Reconnaissance internationale: La déclaration des Alliés du 24 mai 1915

 

La déclaration des Alliés du 24 mai 1915 montre que la responsabilité d’un État pour un crime contre l’humanité ou un crime de génocide et les réparations dues, ainsi que l’obligation de rembourser les biens confisqués, existaient au moment de la perpétration des massacres Arméniens.

En effet, cette déclaration est considérée comme faisant partie des pièces officielles publiées au cours de la 1re Guerre mondiale. Dès le mois de mai 1915, les ambassades allemande et américaine se trouvent informées jour par jour de l’évolution des déportations qui se déroulaient dans chaque vilayet de l’Empire ottoman. Déjà, le 22 avril, avant les arrestations à Constantinople, le catholicos arménien, Guevorg, qui vit à Etchmiadzin, en Arménie russe, s’était adressé au Président des États-Unis et au roi d’Italie, Victor-Emmanuel, et sa démarche avait été appuyée par les ambassadeurs de Russie à Washington et à Rome. Le 6 mai, le catholicos téléphone à Poincaré pour lui faire part de ses inquiétudes.

Depuis le 27 avril, le ministre des Affaires étrangères russe, Sazonov, prépare une note de protestation des puissances de l’Entente. Elle n’est rédigée et publiée par l’agence Havas que le 24 mai :

« Les gouvernements de France, d’Angleterre et de Russie ont décidé en commun accord de faire les déclarations suivantes :

Depuis un mois, les populations turque et kurde, de concert avec les agents du gouvernement turc, et souvent avec leur aide, sont en train de massacrer les Arméniens. En particulier, des massacres ont eu lieu vers la mi-avril, à Erzeroum, Terdjan, Bitlis, Mouch, Sassoun, Zeïtoun et dans toute la Cilicie.

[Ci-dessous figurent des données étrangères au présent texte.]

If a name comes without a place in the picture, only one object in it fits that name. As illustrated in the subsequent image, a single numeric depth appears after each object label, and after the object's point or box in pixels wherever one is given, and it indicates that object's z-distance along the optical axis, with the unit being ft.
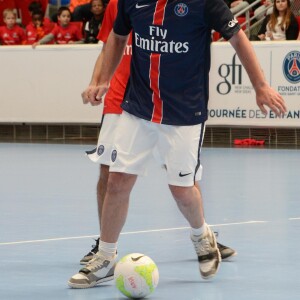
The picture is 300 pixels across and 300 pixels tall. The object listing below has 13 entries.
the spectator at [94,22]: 63.52
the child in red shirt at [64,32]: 65.51
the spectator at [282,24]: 56.44
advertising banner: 56.03
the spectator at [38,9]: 69.92
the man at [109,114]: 22.70
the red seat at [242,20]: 63.76
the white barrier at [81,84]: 56.34
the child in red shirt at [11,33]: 68.44
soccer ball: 18.58
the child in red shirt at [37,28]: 68.59
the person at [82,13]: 67.26
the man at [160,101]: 19.80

Dans les environs de Van, la population de plus de cent villages a été massacrée en masse. Le gouvernement turc est aussi en train de persécuter la population arménienne inoffensive de la capitale. Devant ce nouveau crime de lèse-humanité perpétré par les Turcs, les puissances de l’Entente déclarent publiquement à la Sublime Porte qu’elles en tiendront personnellement responsables les membres du gouvernement ainsi que tous ceux qui auront participé à ces massacres. »

Si le crime contre l’humanité est entré dans le droit positif en 1945 au procès de Nuremberg, il faut remonter à la déclaration des Alliés du 24 mai 1915 adressée à l’Empire ottoman qui dénonçait « les crimes contre l’humanité et la civilisation » commis à l’encontre des Arméniens pour en saisir l’origine.

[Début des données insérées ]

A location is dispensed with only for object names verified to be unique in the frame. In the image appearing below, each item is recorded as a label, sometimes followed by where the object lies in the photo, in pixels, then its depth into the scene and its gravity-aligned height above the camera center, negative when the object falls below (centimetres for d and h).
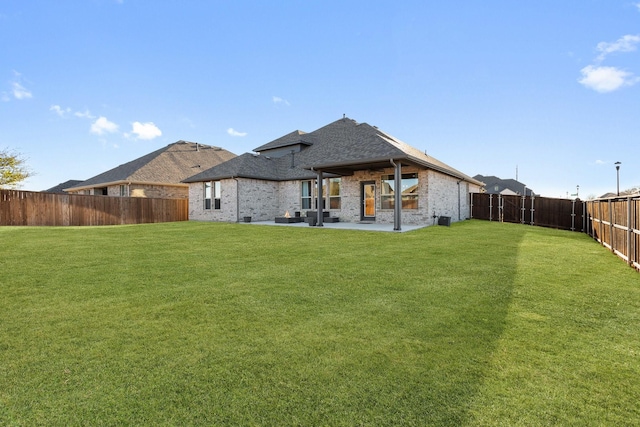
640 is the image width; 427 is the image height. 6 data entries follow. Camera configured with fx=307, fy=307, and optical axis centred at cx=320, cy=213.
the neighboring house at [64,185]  3352 +288
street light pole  2539 +273
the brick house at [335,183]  1519 +154
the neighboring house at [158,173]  2292 +297
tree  2775 +390
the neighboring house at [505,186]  5701 +415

La valeur de cette déclaration réside dans le fait que la responsabilité de l’État pour un crime contre l’humanité ou un crime de génocide existait au moment de la perpétration des massacres.

Et même dans l’absence de la mention du « crime de génocide » dans certains cas précédents l’année 1948, cela ne signifie point qu’il ne constituait pas un des crimes connus en droit international, mais il faisait partie intégrante des crimes contre l’humanité.